Dynamic Threshold Learning
Dynamic Threshold Learning (DTL) is a new learning technique that we have developed for real-time learning of robot controllers. The key features of DTL are:
- DTL is an online learning algorithm that learns to improve the robot’s performance as it interacts with the world
- DTL is designed for dynamic control problems that involve continuous real-time responses to the environment
- DTL learns from its mistakes
- DTL learns quickly – in minutes rather than hours or days
- Rather than trying to learn from scratch, DTL makes use of domain knowledge to speed learning
Model Transition Control (MTC) is a framework we have developed for nonlinear control of robots. MTC models nonlinear control problems as sets of linear control regimes linked by nonlinear transitions. These control regimes are represented by a state-action map (SAM) showing the control regime that will result from actions taken in given states
For example, consider a simple SAM for vehicle braking with one state variable (velocity) and one action variable (braking effort). This SAM has a GRIP control regime (where tires maintain grip on the road) and a SKID control regime (where tires skid). The vehicle is most likely to skid when it is traveling at maximum speed and brakes with maximum force. The vehicle is least likely to skid when it is stationary and applies no braking force. We refer to these points as anchor points, which are the points in state-action space that are most likely to result in the corresponding control regime.
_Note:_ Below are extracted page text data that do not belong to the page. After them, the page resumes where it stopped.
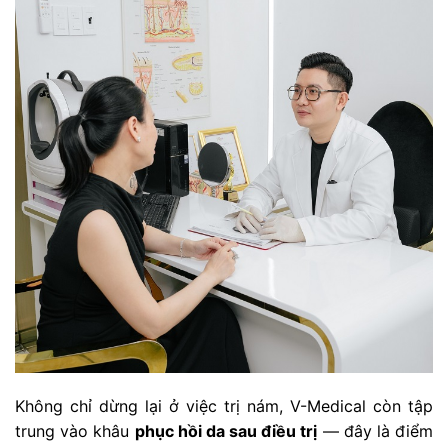
Không chỉ dừng lại ở việc trị nám, V-Medical còn tập
trung vào khâu
phục hồi da sau điều trị
— đây là điểm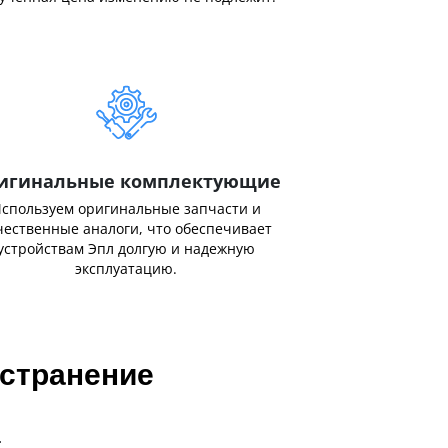
игинальные комплектующие
спользуем оригинальные запчасти и
чественные аналоги, что обеспечивает
устройствам Эпл долгую и надежную
эксплуатацию.
устранение
;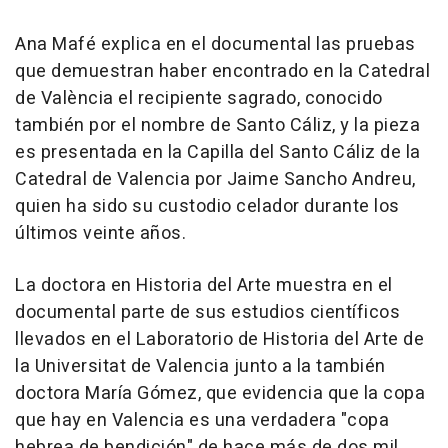
Ana Mafé explica en el documental las pruebas
que demuestran haber encontrado en la Catedral
de València el recipiente sagrado, conocido
también por el nombre de Santo Cáliz, y la pieza
es presentada en la Capilla del Santo Cáliz de la
Catedral de Valencia por Jaime Sancho Andreu,
quien ha sido su custodio celador durante los
últimos veinte años.
La doctora en Historia del Arte muestra en el
documental parte de sus estudios científicos
llevados en el Laboratorio de Historia del Arte de
la Universitat de Valencia junto a la también
doctora María Gómez, que evidencia que la copa
que hay en Valencia es una verdadera "copa
hebrea de bendición" de hace más de dos mil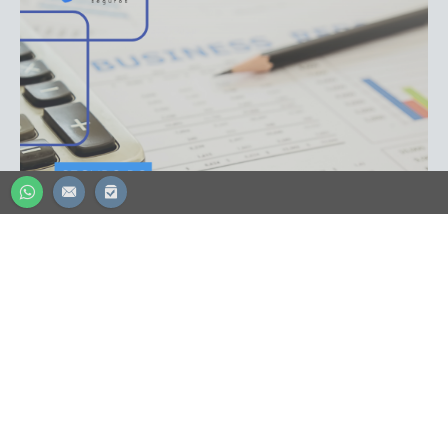
ADVOGADO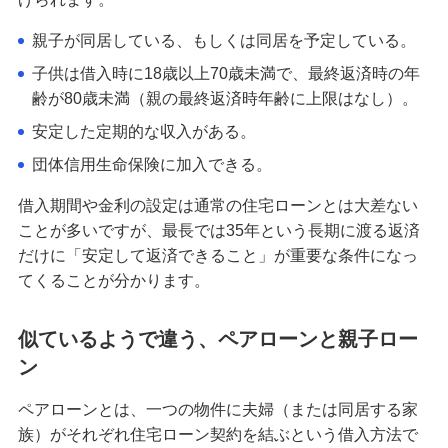
親子が同居している、もしくは同居を予定している。
子供は借入時に18歳以上70歳未満で、最終返済時の年
齢が80歳未満（親の最終返済時年齢に上限はなし）。
安定した定期的な収入がある。
団体信用生命保険に加入できる。
借入期間や金利の設定は通常の住宅ローンとは大差ない
ことが多いですが、最長では35年という長期に渡る返済
だけに「安定して返済できること」が重要な条件になっ
てくることが分かります。
似ているようで違う、ペアローンと親子ロー
ン
ペアローンとは、一つの物件に夫婦（または同居する家
族）がそれぞれ住宅ローン契約を結ぶという借入方法で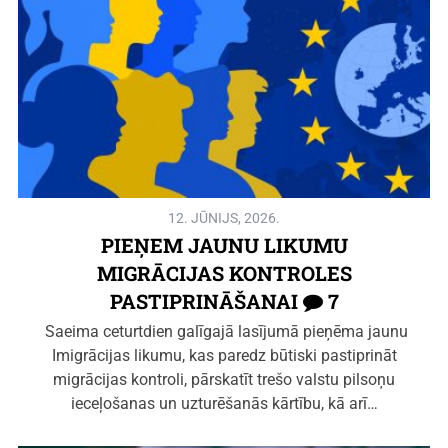
12. JŪNIJS, 2026.
PIEŅEM JAUNU LIKUMU
MIGRĀCIJAS KONTROLES
PASTIPRINĀŠANAI
7
Saeima ceturtdien galīgajā lasījumā pieņēma jaunu
Imigrācijas likumu, kas paredz būtiski pastiprināt
migrācijas kontroli, pārskatīt trešo valstu pilsoņu
ieceļošanas un uzturēšanās kārtību, kā arī…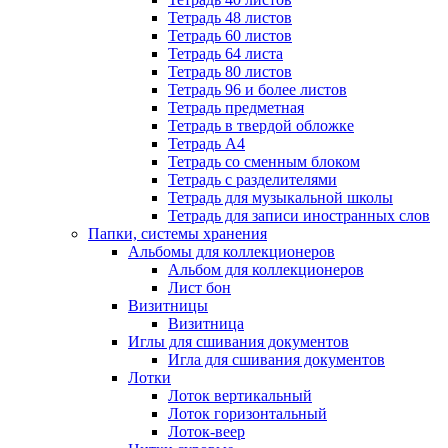
Тетрадь 48 листов
Тетрадь 60 листов
Тетрадь 64 листа
Тетрадь 80 листов
Тетрадь 96 и более листов
Тетрадь предметная
Тетрадь в твердой обложке
Тетрадь А4
Тетрадь со сменным блоком
Тетрадь с разделителями
Тетрадь для музыкальной школы
Тетрадь для записи иностранных слов
Папки, системы хранения
Альбомы для коллекционеров
Альбом для коллекционеров
Лист бон
Визитницы
Визитница
Иглы для сшивания документов
Игла для сшивания документов
Лотки
Лоток вертикальный
Лоток горизонтальный
Лоток-веер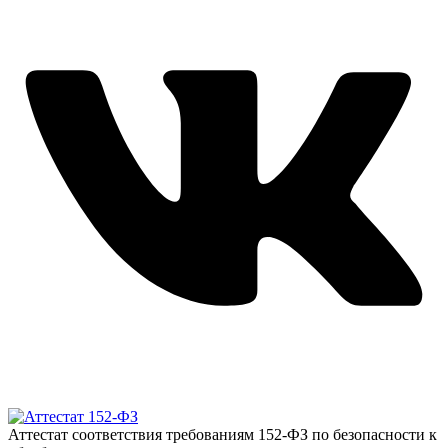
Аттестат соответствия требованиям 152-ФЗ по безопасности к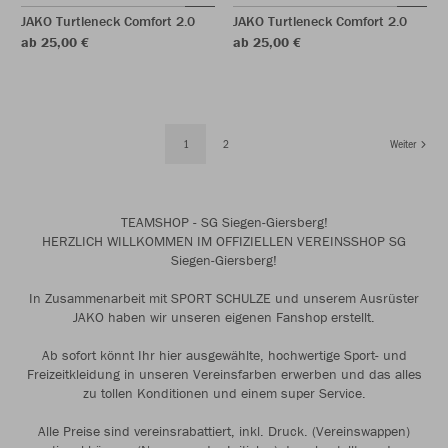
JAKO Turtleneck Comfort 2.0
JAKO Turtleneck Comfort 2.0
ab 25,00 €
ab 25,00 €
1
2
Weiter
TEAMSHOP - SG Siegen-Giersberg!
HERZLICH WILLKOMMEN IM OFFIZIELLEN VEREINSSHOP SG
Siegen-Giersberg!
In Zusammenarbeit mit SPORT SCHULZE und unserem Ausrüster
JAKO haben wir unseren eigenen Fanshop erstellt.
Ab sofort könnt Ihr hier ausgewählte, hochwertige Sport- und
Freizeitkleidung in unseren Vereinsfarben erwerben und das alles
zu tollen Konditionen und einem super Service.
Alle Preise sind vereinsrabattiert, inkl. Druck. (Vereinswappen)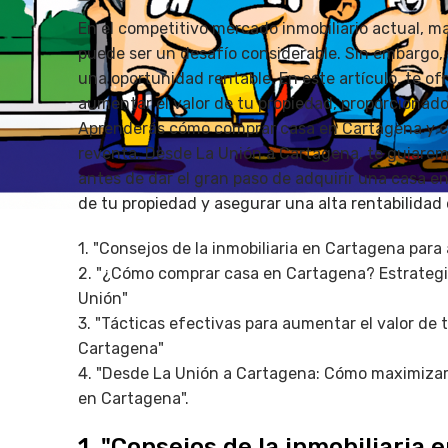
En el competitivo mercado inmobiliario actual, m
puede ser un desafío considerable. Sin embargo, 
una oportunidad rentable. En este artículo, te o
aumentar el valor de tu propiedad, proporcionado
Aprenderás cómo comprar casa en Cartagena y có
reventa. Desde La Unión a Cartagena, te guiarem
antes de dar el gran paso de adquirir una casa en
de tu propiedad y asegurar una alta rentabilidad 
1. "Consejos de la inmobiliaria en Cartagena para
2. "¿Cómo comprar casa en Cartagena? Estrategia
Unión"
3. "Tácticas efectivas para aumentar el valor de 
Cartagena"
4. "Desde La Unión a Cartagena: Cómo maximizar 
en Cartagena".
1. "Consejos de la inmobiliaria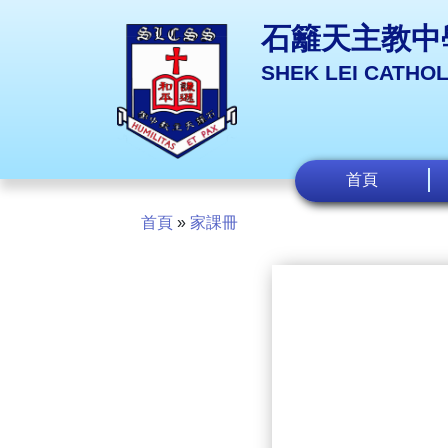
石籬天主教中
SHEK LEI CATHO
首頁
首頁
»
家課冊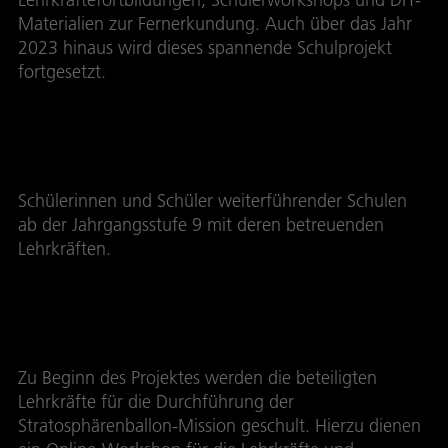
Materialien zur Fernerkundung. Auch über das Jahr
2023 hinaus wird dieses spannende Schulprojekt
fortgesetzt.
Zielgruppe
Schülerinnen und Schüler weiterführender Schulen
ab der Jahrgangsstufe 9 mit deren betreuenden
Lehrkräften.
Ablauf und Aufgabenstellung
Zu Beginn des Projektes werden die beteiligten
Lehrkräfte für die Durchführung der
Stratosphärenballon-Mission geschult. Hierzu dienen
DTL rapidly learns the structure of the SAM by maximizing the amount of learning for each observation. For each observation of a given control regime, DTL infers that all points in the SAM closer to the anchor point of that regime along all state-action axes belong to the same control regime. For example, if a vehicle traveling at 80 mph skids when hitting the brakes with 50% effort, it’s likely to skid when traveling at 100 mph and hitting the brakes with 70% effort.
MTC combines DTL with an exploratory controller that initially generates highly aggressive responses to the current vehicle and environment state. This exploratory controller initially experiences many undesirable control regimes. DTL quickly learns to limit these responses to avoid the undesirable control regimes and keep the robot in the desired control regime. For more details on DTL, see the paper that we’ve submitted to ICRA 2012.